El mundo globalizado ha obligado a un constante cambio en búsqueda de la competitividad. Bajo esta misma idea, el contador público se ve en la necesidad imperiosa de reinventarse, y a la vez, seguir siendo una pieza clave en el ámbito de la contabilidad, las finanzas y la administración. 

La imagen actual del contador, tal y como lo señala Vargas, Cruz, Gatica y García (2015), es la de una persona con formación integral, capacidad de liderazgo y responsabilidad social. Por tanto, en el ejercicio de su profesión debe mantenerse ligado al mundo que lo rodea y del cual forma parte. Por ende, su perfil no puede ser solo técnico, sino que debe contener un alto espíritu humano y social. De esa manera, puede colaborar en forma activa para lograr sinergia entre todos los miembros del equipo.

Por todo lo anterior, la ciencia contable, debe ajustarse a estos nuevos paradigmas, de tal forma de que sea vista como una ciencia que se encuentre en capacidad de contribuir al progreso, al crecimiento económico sostenible y al desarrollo social, objetivos primordiales de la contabilidad como ciencia social y humana que es. Esa visión tradicional del contador público, que se limitaba a cuadrar números, memorizar normas, ha ido quedando atrás, para ser reemplazado por un verdadero consultor, con participación activa en las decisiones más importantes de la empresa, incluyendo aquellas que pueden definir su rumbo o permanencia. 

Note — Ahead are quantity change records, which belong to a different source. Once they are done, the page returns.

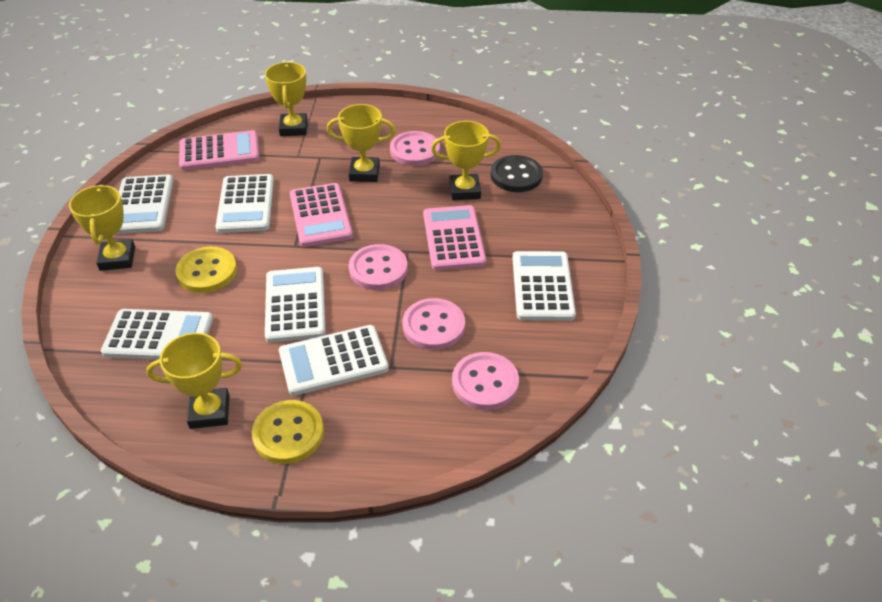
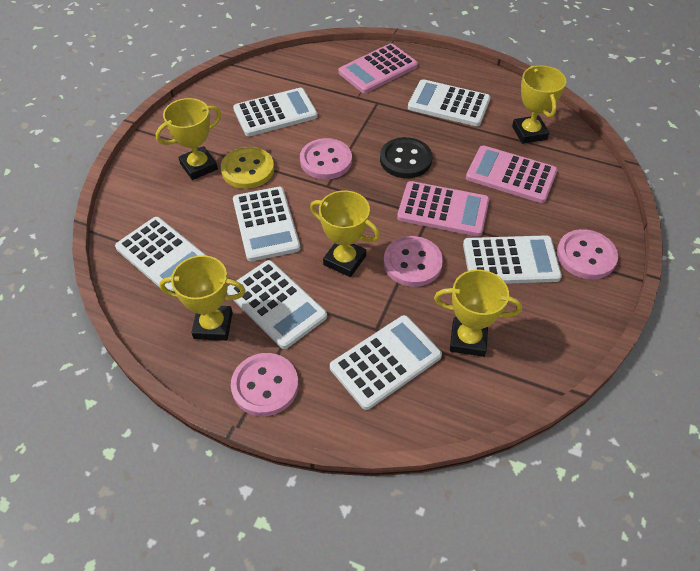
white calculator: [101,309,213,359] [116,175,173,234] [216,174,274,233] [265,267,326,343] [279,325,389,396] [512,251,576,321] = 6 -> [115,217,207,292] [227,260,327,349] [233,88,318,136] [233,187,300,261] [330,315,442,410] [408,79,491,126] [463,235,562,284] = 7
yellow button: [175,246,237,293] [252,400,324,464] = 2 -> [221,147,274,189] = 1

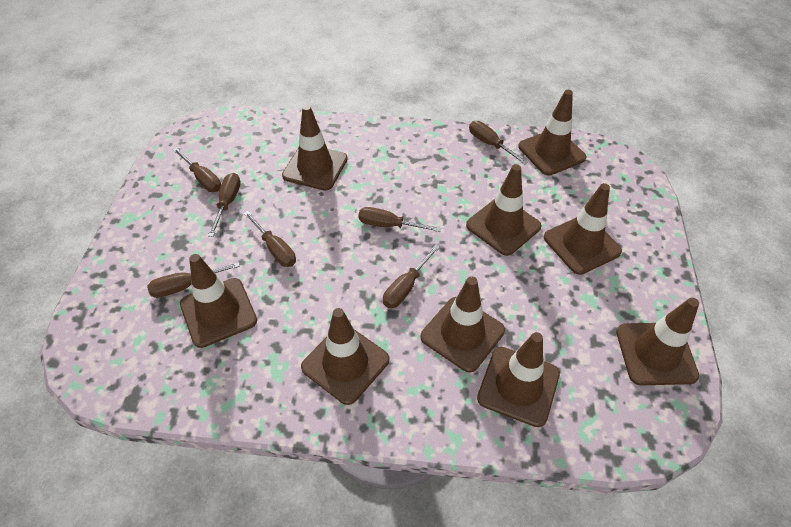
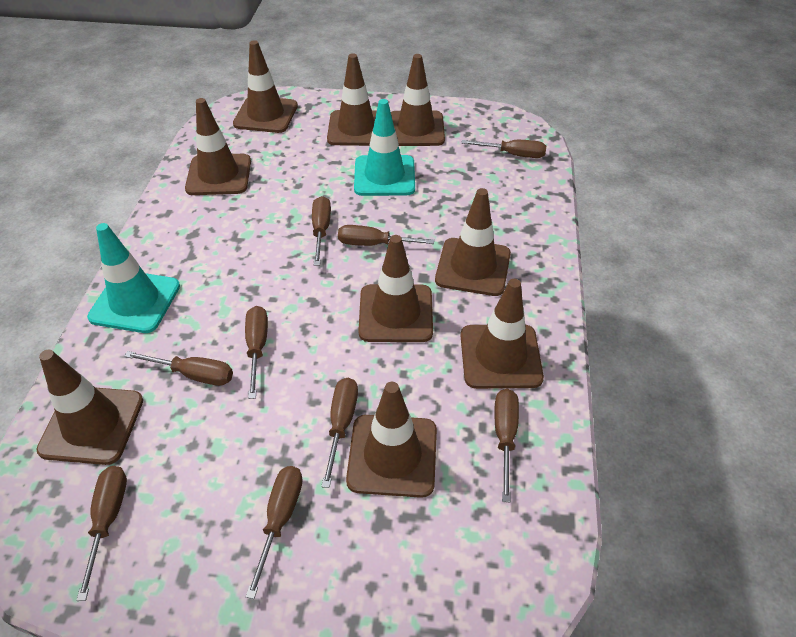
brown screwdriver: [147,262,240,298] [173,148,221,192] [208,173,241,237] [244,211,296,267] [358,207,441,232] [383,244,440,308] [469,121,528,165] = 7 -> [76,466,127,601] [124,351,233,386] [245,306,268,399] [246,466,303,599] [312,196,331,266] [321,378,358,488] [338,225,434,246] [461,140,546,158] [494,389,519,503] = 9
turquoise traffic cone: none = 0 -> [87,223,180,333] [354,99,415,196] = 2

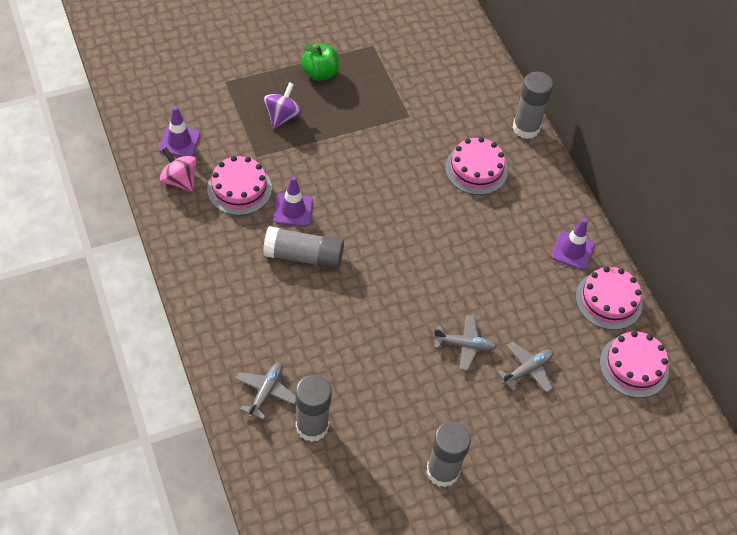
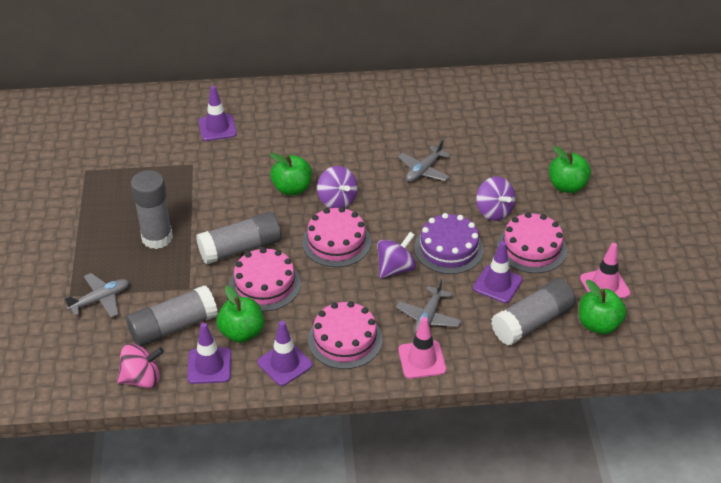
green apple: [301,43,339,81] = 1 -> [217,285,264,343] [270,153,312,196] [549,146,591,193] [579,280,627,334] = 4
pink traffic cone: none = 0 -> [398,317,446,379] [580,243,631,299] = 2
purple cake: none = 0 -> [414,213,484,274] = 1
purple spinning top: [264,82,302,129] = 1 -> [317,166,358,208] [377,232,416,279] [476,177,515,221] = 3
purple traffic cone: [158,106,200,157] [274,176,313,227] [551,218,595,270] = 3 -> [187,323,231,384] [199,86,237,141] [257,321,313,386] [473,241,523,303] = 4

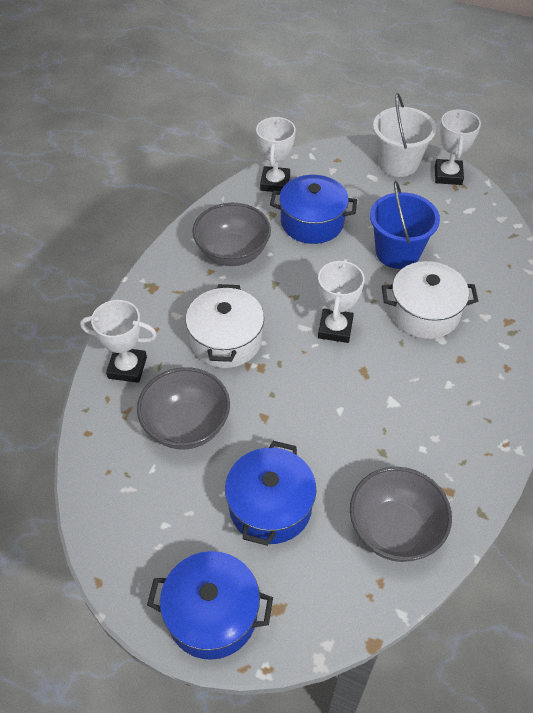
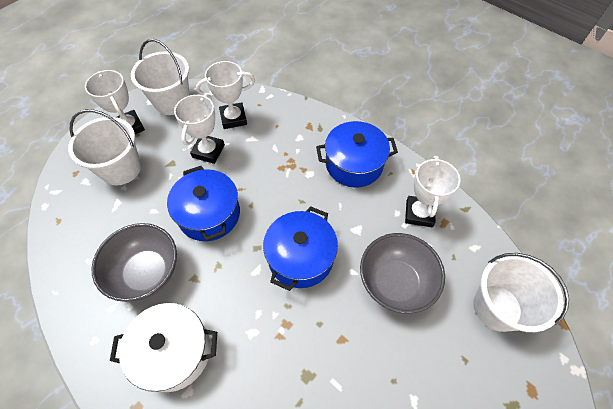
blue bucket: [370,181,440,269] = 1 -> none = 0
grey bowl: [137,367,230,449] [192,203,271,266] [350,467,452,562] = 3 -> [92,223,177,302] [360,233,445,313] = 2
white bucket: [373,93,436,177] = 1 -> [68,109,141,185] [131,39,190,115] [473,253,569,332] = 3
white pot: [186,284,264,368] [382,261,478,339] = 2 -> [110,303,217,392] = 1

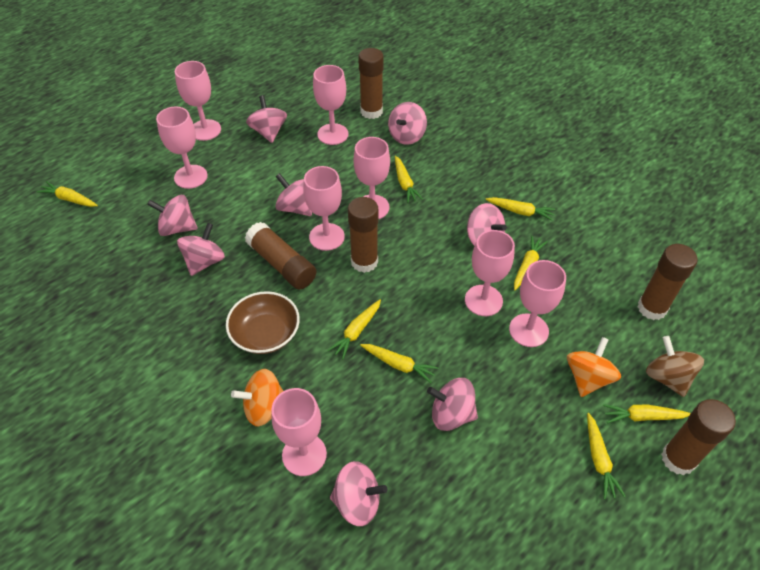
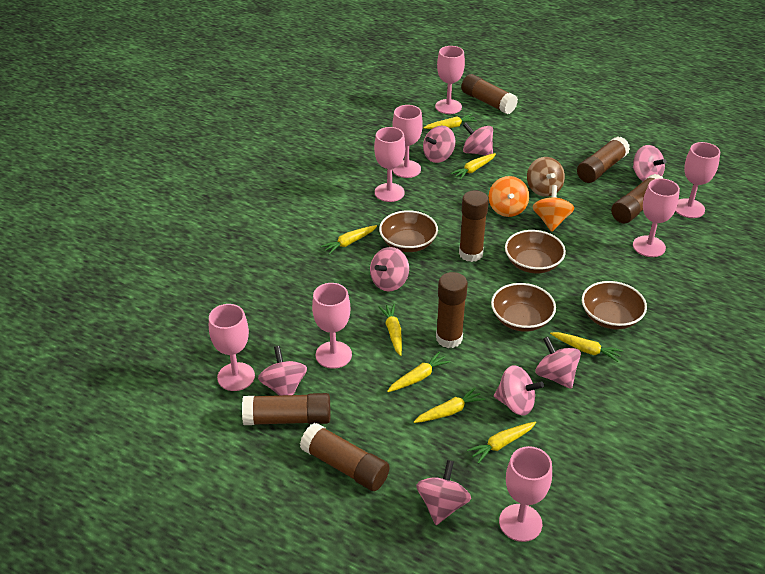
brown bowl: [226,291,300,354] = 1 -> [379,210,438,252] [491,283,556,332] [505,230,566,273] [582,281,647,329] = 4
brown glue stick: [245,222,316,289] [348,197,379,273] [358,48,384,119] [638,244,698,320] [661,399,736,475] = 5 -> [242,393,330,425] [300,423,390,491] [436,272,468,348] [459,190,489,262] [461,74,518,114] [577,136,630,183] [611,174,664,223] = 7

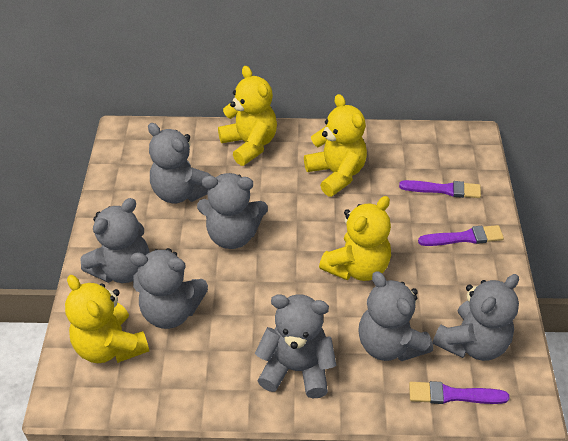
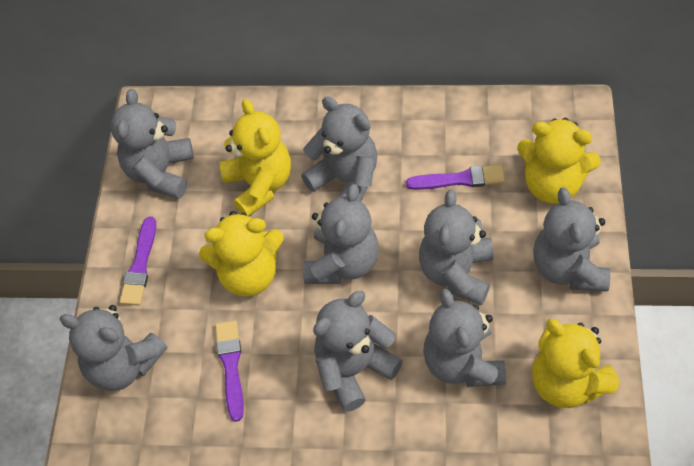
grey teddy bear: [80,198,150,283] [130,248,208,329] [148,123,210,203] [197,173,268,249] [255,294,336,398] [358,271,433,361] [433,274,519,361] = 7 -> [60,305,168,391] [110,89,193,199] [301,96,378,201] [303,184,379,284] [313,291,403,412] [419,189,494,305] [423,289,506,387] [533,187,610,291] = 8

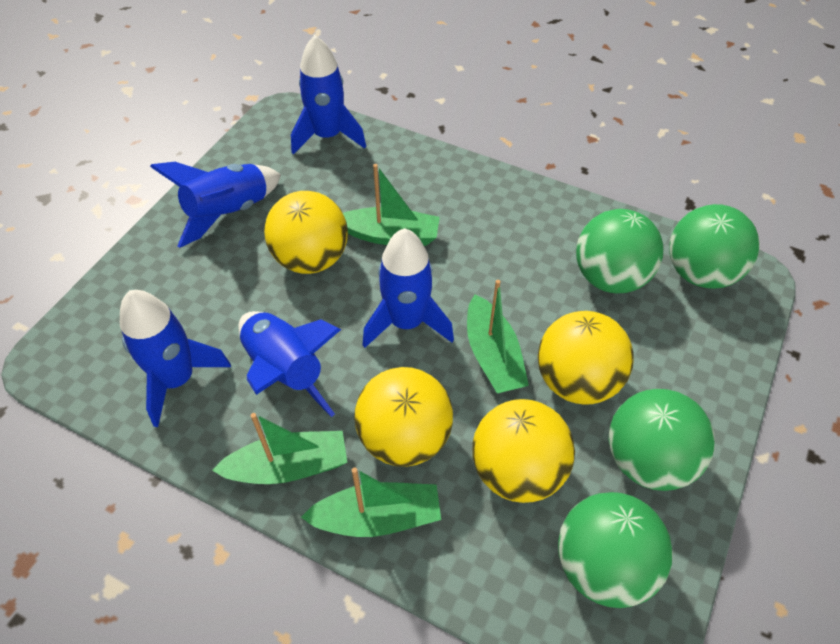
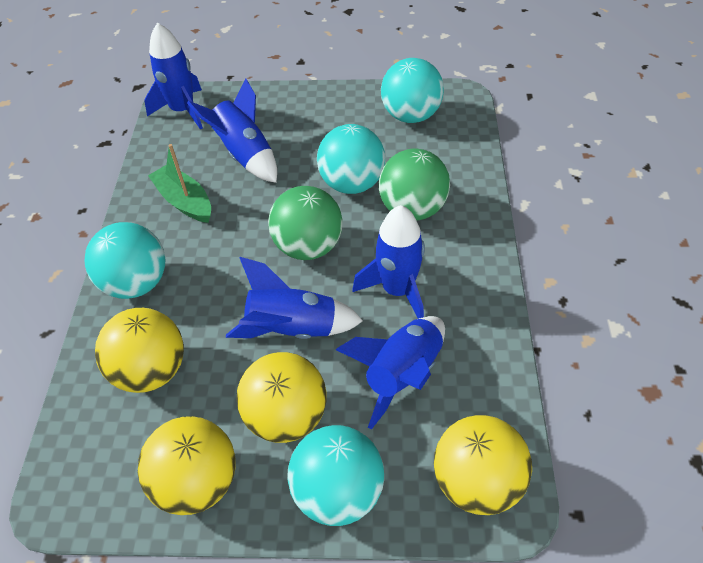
green ball: [558,492,673,608] [576,209,663,293] [609,389,715,491] [669,204,760,289] = 4 -> [268,186,343,260] [379,149,450,220] = 2
green boat: [212,413,347,484] [301,467,441,537] [343,164,440,246] [467,280,529,393] = 4 -> [148,144,211,223] = 1
turquoise ball: none = 0 -> [84,222,165,299] [287,425,384,526] [317,124,385,194] [381,58,444,123] = 4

Tal como lo señala Vargas et al (2015), el contador debe enfatizar en la responsabilidad legal, ética y moral. En lo que corresponde a la responsabilidad legal, esta tiene su basamento en el sistema jurídico compuesto por las leyes, reglamentos y códigos de ética y tiene como objetivo regir la conducta del contador a lo largo de su vida profesional. La responsabilidad ética y moral es de decisión personal y garantiza una conducta intachable que servirá de marco a la imagen de sí mismo y de la organización a la cual represente. 

Es entonces el contador público el llamado a ejercer ese rol social, colocando en la mesa de cada organización las herramientas necesarias para registrar y normatizar las acciones sociales de la empresa, con la finalidad de reflejar aquellos aspectos sociales como seguridad en el trabajo, contratos, mínimos medioambientales y todos aquellos otros factores que la empresa asuma voluntariamente, como compromisos sociales a través de donaciones, y contribuciones al medio ambiente, entre otros.